--- Reading text ---
Assumptions about (statistical) assumptions

Parametric statistics are not appropriate for mutual information because the values are non-normally distributed.

Source: Cohen, Michael X. (2014). Analyzing Neural Time Series Data. MIT Press. p 405.

That’s not quite true. Not all parametric statistics depend on normality; indeed the whole class of generalized linear models removes the normality assumption and replaces it with another, appropriate, but still parametric distributional assumption.

Parametric does not mean “assumption of normality” nor does non parametric mean “assumption free”. Parametric simply means that a given distribution (and hence statistical model) can be described via parameters to a given function or functions (in particular, the probability density function, PDF, and the cumulative density function, CDF[¹]). For example, the normal distribution is described by the probability density function

f\left(x; \mu, \sigma\right) = \frac{1}{\sqrt{2\pi\sigma^2}} e^{-\frac{\left(x-\mu\right)^2}{2\sigma^2}}

Setting the parameters $\mu$ (population mean) and $\sigma$ (standard deviation) (or equivalently $\sigma^2$ , the variance) completely determines the distribution, giving it a nice, easy-to-compute closed form. Nearly every distribution that you can name is ‘parametric’ in this sense: Student’s $t$ , Pareto, Gamma, Cauchy, Laplace, Beta, Binomial, etc. So it’s quite possible that there is a parametric statistical model that fits a given problem, even when conditional normality[²] can be completely excluded. In any case, attempts to ‘correct’ a statistical model based on the normality assumption when normality is known not to hold are likely to have other latent issues and tradeoffs.
---
◆ Directions
Reproduce the passage above on statistical assumptions word for word, from "Assumptions about (statistical)" up to and including "parametric distributional assumption.".
--- Material shown ---
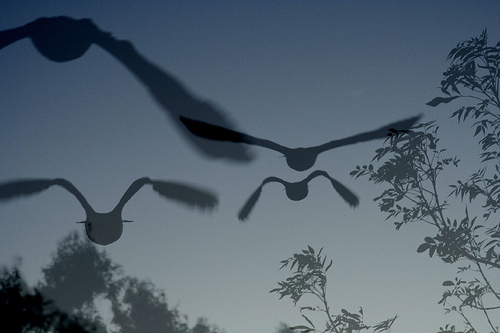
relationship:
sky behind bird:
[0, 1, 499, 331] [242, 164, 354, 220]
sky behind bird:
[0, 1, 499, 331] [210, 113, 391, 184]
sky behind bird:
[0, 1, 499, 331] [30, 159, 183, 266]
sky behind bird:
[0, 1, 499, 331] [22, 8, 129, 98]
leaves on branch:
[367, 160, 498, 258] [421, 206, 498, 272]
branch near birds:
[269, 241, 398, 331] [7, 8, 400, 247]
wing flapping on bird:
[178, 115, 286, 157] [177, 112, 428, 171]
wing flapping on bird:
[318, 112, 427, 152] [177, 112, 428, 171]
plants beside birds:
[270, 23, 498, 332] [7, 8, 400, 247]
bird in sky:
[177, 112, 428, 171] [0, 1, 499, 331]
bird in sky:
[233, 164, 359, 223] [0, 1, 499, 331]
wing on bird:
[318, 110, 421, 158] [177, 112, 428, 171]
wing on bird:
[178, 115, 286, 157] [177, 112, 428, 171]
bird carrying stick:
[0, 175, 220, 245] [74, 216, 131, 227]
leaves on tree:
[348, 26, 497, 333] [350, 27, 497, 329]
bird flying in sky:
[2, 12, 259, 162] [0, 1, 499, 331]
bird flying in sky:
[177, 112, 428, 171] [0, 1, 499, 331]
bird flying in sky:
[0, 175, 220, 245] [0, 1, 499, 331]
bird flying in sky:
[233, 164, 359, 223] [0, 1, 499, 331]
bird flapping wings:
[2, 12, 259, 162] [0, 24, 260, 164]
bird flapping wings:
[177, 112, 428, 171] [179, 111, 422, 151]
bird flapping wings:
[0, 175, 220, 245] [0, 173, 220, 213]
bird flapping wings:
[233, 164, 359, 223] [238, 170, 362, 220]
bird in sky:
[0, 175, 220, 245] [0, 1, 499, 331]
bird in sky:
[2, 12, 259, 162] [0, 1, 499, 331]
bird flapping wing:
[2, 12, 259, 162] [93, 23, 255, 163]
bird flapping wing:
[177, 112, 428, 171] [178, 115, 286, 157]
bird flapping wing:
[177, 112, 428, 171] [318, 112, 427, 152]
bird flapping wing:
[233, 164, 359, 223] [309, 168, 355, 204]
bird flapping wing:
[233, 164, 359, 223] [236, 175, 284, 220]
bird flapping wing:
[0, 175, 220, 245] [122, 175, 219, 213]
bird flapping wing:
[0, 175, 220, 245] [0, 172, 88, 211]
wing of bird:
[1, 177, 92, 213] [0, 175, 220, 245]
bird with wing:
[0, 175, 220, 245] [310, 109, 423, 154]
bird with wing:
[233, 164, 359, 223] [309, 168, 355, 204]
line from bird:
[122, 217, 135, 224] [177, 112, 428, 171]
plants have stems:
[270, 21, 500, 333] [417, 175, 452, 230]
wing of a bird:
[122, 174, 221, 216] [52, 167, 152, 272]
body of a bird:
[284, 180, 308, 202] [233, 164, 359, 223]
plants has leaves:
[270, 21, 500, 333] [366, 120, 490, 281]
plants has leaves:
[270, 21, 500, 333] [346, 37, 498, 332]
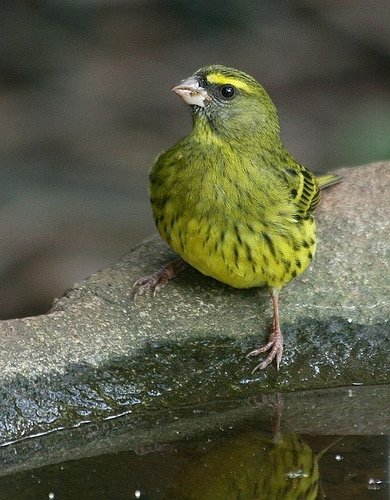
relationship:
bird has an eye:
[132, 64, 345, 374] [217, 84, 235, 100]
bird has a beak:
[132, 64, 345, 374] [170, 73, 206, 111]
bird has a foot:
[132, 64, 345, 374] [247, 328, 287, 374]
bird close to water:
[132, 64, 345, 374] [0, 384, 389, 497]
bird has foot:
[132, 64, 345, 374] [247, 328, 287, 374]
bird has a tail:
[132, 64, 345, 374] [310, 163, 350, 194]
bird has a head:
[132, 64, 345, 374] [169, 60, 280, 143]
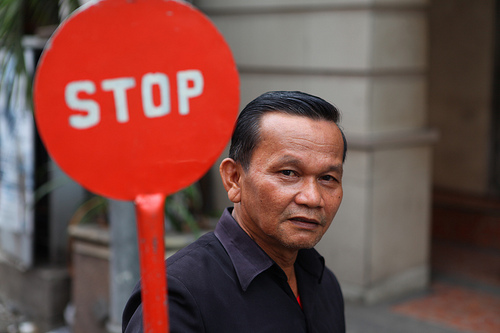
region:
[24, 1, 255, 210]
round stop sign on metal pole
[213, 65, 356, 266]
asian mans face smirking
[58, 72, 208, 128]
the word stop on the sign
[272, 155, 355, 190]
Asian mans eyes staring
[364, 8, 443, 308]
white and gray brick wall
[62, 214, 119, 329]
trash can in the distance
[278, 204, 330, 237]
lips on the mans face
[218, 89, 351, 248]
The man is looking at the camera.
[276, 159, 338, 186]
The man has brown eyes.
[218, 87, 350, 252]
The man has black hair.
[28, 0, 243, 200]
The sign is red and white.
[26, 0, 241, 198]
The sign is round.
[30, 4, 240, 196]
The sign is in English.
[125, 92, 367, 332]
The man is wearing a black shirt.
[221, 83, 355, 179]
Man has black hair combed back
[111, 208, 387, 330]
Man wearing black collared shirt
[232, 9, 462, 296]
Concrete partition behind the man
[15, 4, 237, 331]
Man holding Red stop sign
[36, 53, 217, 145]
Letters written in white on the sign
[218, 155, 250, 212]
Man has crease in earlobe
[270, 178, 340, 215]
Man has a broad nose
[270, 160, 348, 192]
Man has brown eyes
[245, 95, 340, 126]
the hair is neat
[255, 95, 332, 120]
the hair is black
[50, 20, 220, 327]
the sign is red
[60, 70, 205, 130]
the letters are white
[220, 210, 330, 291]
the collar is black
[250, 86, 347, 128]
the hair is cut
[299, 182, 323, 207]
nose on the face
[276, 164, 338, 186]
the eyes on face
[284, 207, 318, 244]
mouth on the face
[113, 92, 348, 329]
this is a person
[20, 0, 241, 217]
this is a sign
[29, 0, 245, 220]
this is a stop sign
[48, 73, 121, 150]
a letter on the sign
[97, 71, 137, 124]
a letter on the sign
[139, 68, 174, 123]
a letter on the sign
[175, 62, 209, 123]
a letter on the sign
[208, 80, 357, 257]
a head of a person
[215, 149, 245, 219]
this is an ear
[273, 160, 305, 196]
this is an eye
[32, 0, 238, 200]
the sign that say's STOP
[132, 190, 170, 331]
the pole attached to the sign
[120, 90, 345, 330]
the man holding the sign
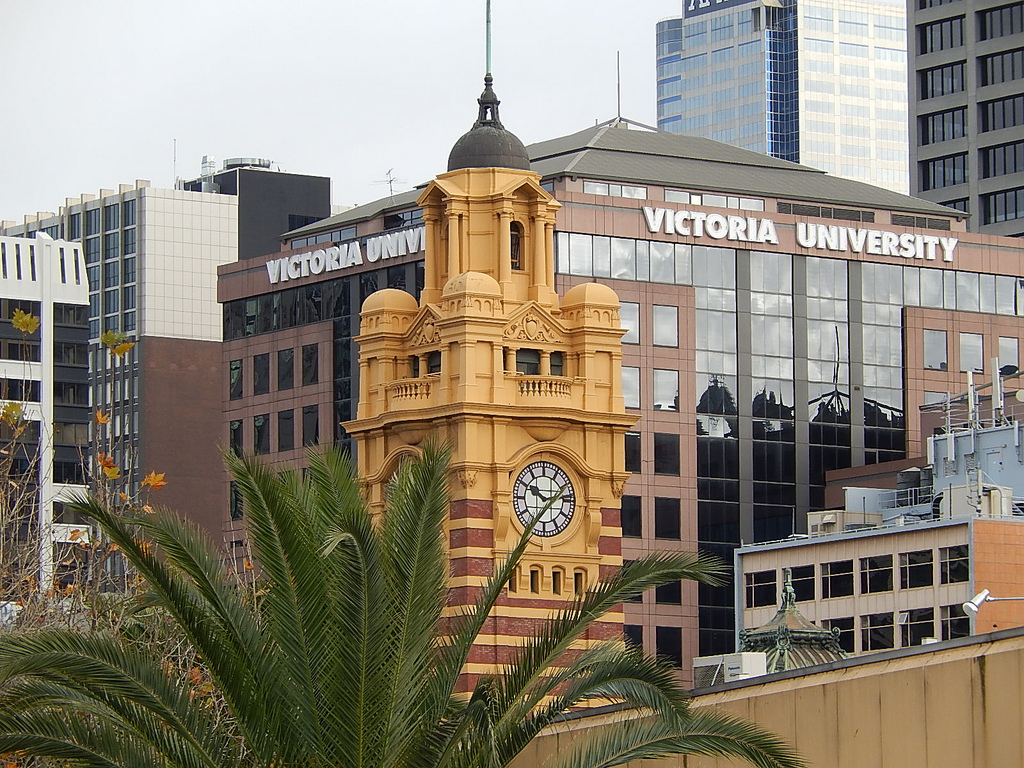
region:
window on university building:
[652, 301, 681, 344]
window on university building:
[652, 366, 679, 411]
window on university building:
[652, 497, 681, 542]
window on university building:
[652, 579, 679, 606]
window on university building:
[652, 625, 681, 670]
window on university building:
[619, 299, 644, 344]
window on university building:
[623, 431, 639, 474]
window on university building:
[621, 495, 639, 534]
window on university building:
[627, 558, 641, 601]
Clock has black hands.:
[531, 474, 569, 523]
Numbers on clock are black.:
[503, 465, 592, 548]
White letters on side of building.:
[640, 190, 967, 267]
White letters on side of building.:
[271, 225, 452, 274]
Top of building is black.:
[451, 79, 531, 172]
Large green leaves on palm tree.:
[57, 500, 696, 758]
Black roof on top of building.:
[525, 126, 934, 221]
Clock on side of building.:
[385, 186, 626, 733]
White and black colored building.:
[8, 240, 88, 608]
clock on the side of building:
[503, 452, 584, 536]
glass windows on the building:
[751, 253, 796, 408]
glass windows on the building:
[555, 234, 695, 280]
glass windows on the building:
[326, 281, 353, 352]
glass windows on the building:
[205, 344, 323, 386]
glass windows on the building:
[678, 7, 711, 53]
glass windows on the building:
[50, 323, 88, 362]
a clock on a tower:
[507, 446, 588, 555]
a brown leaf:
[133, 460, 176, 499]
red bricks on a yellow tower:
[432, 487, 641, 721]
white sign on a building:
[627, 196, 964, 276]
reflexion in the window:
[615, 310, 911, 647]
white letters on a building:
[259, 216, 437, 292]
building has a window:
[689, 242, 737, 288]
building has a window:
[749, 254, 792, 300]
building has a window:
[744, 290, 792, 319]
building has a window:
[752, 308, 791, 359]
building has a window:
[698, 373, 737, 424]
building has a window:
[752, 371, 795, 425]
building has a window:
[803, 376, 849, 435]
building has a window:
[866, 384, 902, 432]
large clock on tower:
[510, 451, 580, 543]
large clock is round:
---
◆ Solution to the problem
Assumptions about (statistical) assumptions

Parametric statistics are not appropriate for mutual information because the values are non-normally distributed.

Source: Cohen, Michael X. (2014). Analyzing Neural Time Series Data. MIT Press. p 405.

That’s not quite true. Not all parametric statistics depend on normality; indeed the whole class of generalized linear models removes the normality assumption and replaces it with another, appropriate, but still parametric distributional assumption.